Nor is extinction necessary as an enabler of evolution. This can't be proved except via a tautology. I.e., we can only know that species that went extinct enabled evolution by their going extinct. Similarly, we can only know that species that did not go extinct did not go extinct because ... they did not go extinct. That's tautological reasoning.

There is an argument to be made that the theory of natural selection underpinning the theory evolution is tautological. I am inclined to agree with this view.

Bring 'em back, I say. If human agency in the form of hunting species to extinction can be regarded as a form of evolution the same holds true for human agency in bringing them back.

Sebastian said...

"what's the point of having robot children if we can't picture them behaving with superhuman intelligence and ethics and kindness?"
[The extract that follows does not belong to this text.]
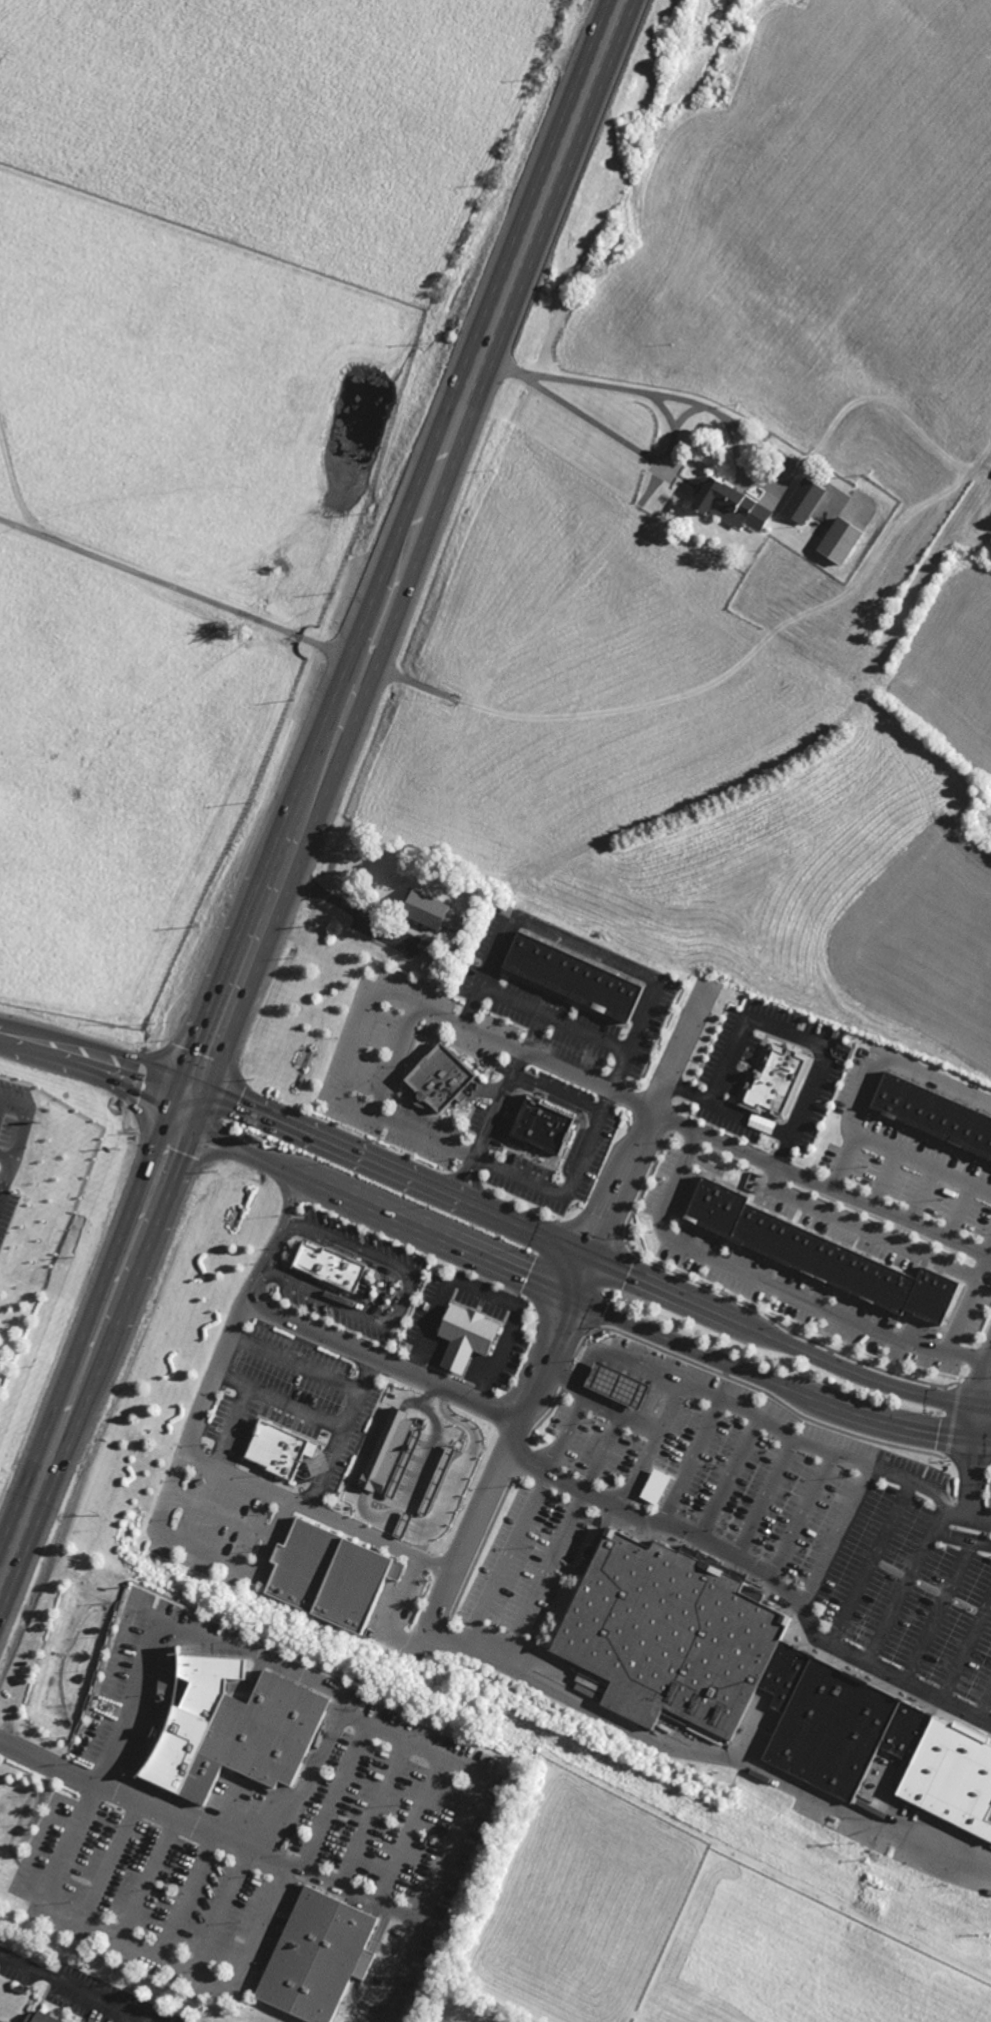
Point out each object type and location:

Having robot children that we can picture successfully bullying or eliminating your robot children.

Fernandinande said...

Roughcoat said...
Nor is extinction necessary as an enabler of evolution.


Extinction of one species changes the environment of other species, and so affects their evolution. (using "enable" in this context is weird)
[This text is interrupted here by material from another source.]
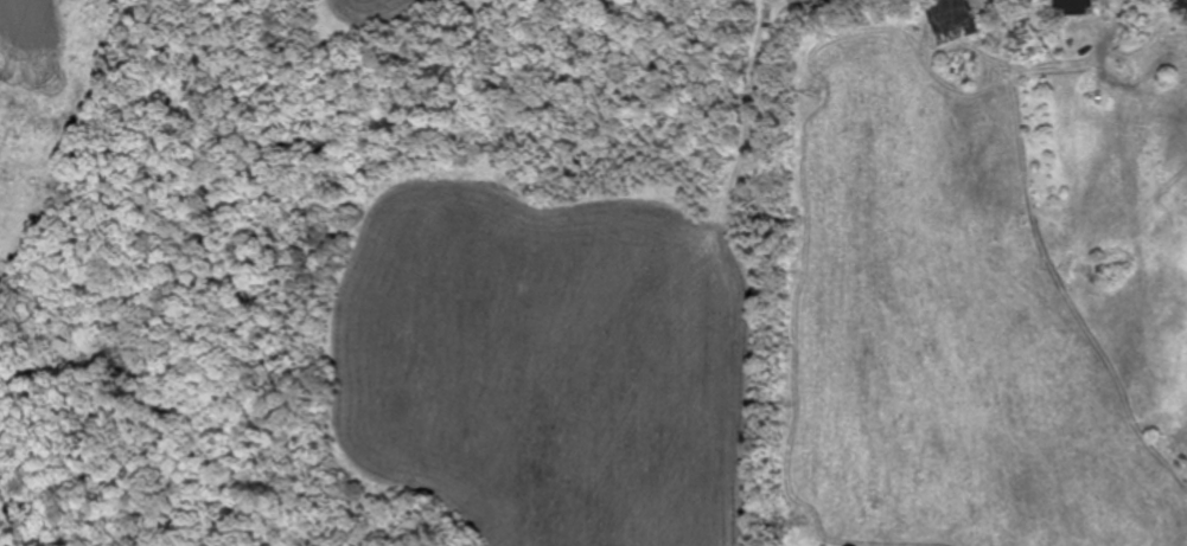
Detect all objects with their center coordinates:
building: (1175, 7)
building: (1071, 8)
building: (952, 19)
"Study proves that one extinction leads to another"

Roughcoat said...

"Extinction of one species changes the environment of other species, and so affects their evolution. (using "enable" in this context is weird)."

What causes the extinction of the species whose extinction changes the environment of other species thus affecting their evolution? Was it the extinction of a prior species? And so on back to the beginning of time? Is it turtles all the way down?

You can't identify the cause of evolution nor the reasons for the directions it takes except via a tautology and/or to posit randomness, which is really no explanation at all -- it is a failure of explanation, a weasel word and weasel concept. You can't identify evolution as anything other than an effect or a consequence or something prior. Evolutionary processes can only be recognized after the fact: i.e. evolution took place because evolution took place. For the same reason you cannot say that an evolution path was adaptive hence successful because that is only evident after the fact. I.e., those that survived are the fittest and we know they are the fittest because they survived. This is tautology not science. Those little bipedal dinosaurs took million upon millions of years to evolve into birds. Millions of years had to pass before their little forearms evolved into wings. What happened during the long middle period when those little forearms had mutated into mere stumps with claws but before they had transformed into the marvelously aerodynamic appendages that we know call wings? How did those not-foreams/not-yet-wings contribute if at all to species survival? What use did nature make of them or were they for a very long period fundamentally useless and if so why did the species not go extinct due to a maladaptive mutation?

Roughcoat said...

"(using "enable" in this context is weird)."

Okay. What word would you use in that context?

Jaq said...

You know Roughcoat, better you than me to take that idea on. It's so unexamined, where does one start? I mean really, if we can de-extinct species, that's as much a part of evolution as anything else that happens.

Luke Lea said...

So Ann thinks the Turing test might be passed, even in three dimensions? I don't.

Fernandinande said...

Roughcoat said...

You can't identify the cause of evolution nor the reasons for the directions it takes except via a tautology and/or to posit randomness, which is really no explanation at all -- it is a failure of explanation, a weasel word and weasel concept.


It's just chemical processes. The fact they're hard to predict doesn't mean anything except that humans are bad at predicting: you can't predict exactly how a glass will break if you knock it off a table, but there's no transcendent meaning to that inability.

Here's an example of simple evolution, which was predicted and then observed.

"(using "enable" in this context is weird)."
Okay. What word would you use in that context?


You were going after a straw man.

Gahrie said...

You can't identify the cause of evolution

There are two: sex and random mutation.